Text under study →
——————————

Intravenous Milk Thistle for Mushroom Poisoning

This intravenous form of milk thistle extract has been used for mushroom poisoning in Europe and is now in Phase II/III clinical trials in the US Credit: Madaus AG.

Apologies to readers for the radio silence – a heavier-than-usual load at the day job has been compounded by what I hope is not a prelude to a similar, serious bout of pneumonia I had almost two years ago.

In the meantime, I wanted to share with you a chemistry-relevant post I wrote for my monthly gig at Science-Based Medicine on 28 October 2011. The comments there evolved into a mouth-watering discussion of culinary mushrooms. Enjoy!


If you’ve been fortunate to live in the parts of the US that were soggier than usually as of late – or unfortunate enough to have had flooding from hurricanes and tropical storms – then you’ve be noticing a tremendous burst of mushrooms.

For mycologists – mushroom enthusiasts – there are two classic chestnuts: “There are old mushroom collectors and bold mushrooms collectors, but there are no old, bold mushroom collectors.”

Or, in a more concise Croatian proverb, “All mushrooms are edible, but some only once.”

As such, this is the time of year that emergency rooms and regional poison centers begin to see a burst in poisonings from mushroom ingestion, due primarily to amateur misidentification of the fruiting bodies.

Just this past week, Jason McClure at Medscape Oncology News (free reg req’d) wrote about the unusual bloom of mushrooms in the northeastern US and the concomitant bloom of mushroom poisonings this fall.

But “mushroom poisoning” is an imprecise diagnosis for the ER physician. The constellation of symptoms caused by toxic mushrooms is as diverse as the colors and shapes of these wonders of nature. From another Medscape article on emergency management of mushroom poisoning by Dr. Rania Habal from the Emergency Medicine department of NYU:

Mushrooms are best classified by the physiologic and clinical effects of their poisons. The traditional time-based classification of mushrooms into an early/low toxicity group and a delayed/high toxicity group may be inadequate. Additionally, many mushroom syndromes develop soon after ingestion. For example, most of the neurotoxic syndromes, the Coprinus syndrome (ie, concomitant ingestion of alcohol and coprine), the immunoallergic and immunohemolytic syndromes, and most of the GI intoxications occur within the first 6 hours after ingestion.

——————————

Available data →

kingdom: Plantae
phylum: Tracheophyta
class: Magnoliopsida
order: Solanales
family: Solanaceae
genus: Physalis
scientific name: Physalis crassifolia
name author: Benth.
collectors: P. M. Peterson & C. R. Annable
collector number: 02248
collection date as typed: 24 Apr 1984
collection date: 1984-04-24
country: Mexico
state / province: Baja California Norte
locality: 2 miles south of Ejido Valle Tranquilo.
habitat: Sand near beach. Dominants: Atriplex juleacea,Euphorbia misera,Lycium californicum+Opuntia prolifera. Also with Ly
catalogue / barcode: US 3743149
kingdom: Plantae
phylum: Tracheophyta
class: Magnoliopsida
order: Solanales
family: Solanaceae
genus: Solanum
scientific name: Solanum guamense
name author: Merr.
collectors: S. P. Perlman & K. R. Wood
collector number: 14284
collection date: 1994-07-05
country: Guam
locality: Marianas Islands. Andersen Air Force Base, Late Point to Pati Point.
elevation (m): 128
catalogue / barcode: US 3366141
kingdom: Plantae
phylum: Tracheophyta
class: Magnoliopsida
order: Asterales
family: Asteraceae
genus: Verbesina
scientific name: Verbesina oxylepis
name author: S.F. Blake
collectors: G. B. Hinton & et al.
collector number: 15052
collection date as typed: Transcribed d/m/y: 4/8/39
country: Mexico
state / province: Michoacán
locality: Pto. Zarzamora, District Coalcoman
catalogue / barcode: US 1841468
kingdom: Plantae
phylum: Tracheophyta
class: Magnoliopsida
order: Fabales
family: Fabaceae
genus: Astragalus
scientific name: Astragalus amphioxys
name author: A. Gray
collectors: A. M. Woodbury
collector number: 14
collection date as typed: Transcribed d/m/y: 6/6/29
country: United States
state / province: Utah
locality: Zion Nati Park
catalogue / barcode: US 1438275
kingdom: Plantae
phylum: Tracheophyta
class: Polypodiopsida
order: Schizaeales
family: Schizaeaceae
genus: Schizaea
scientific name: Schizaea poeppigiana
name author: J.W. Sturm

——————————

Task requirements → Rewrite the milk thistle text from the words "Intravenous Milk Thistle" through "Credit: Madaus AG.", renaming "Europe" as "Germany". The records can be left aside.

Written reply →
Intravenous Milk Thistle for Mushroom Poisoning

This intravenous form of milk thistle extract has been used for mushroom poisoning in Germany and is now in Phase II/III clinical trials in the US Credit: Madaus AG.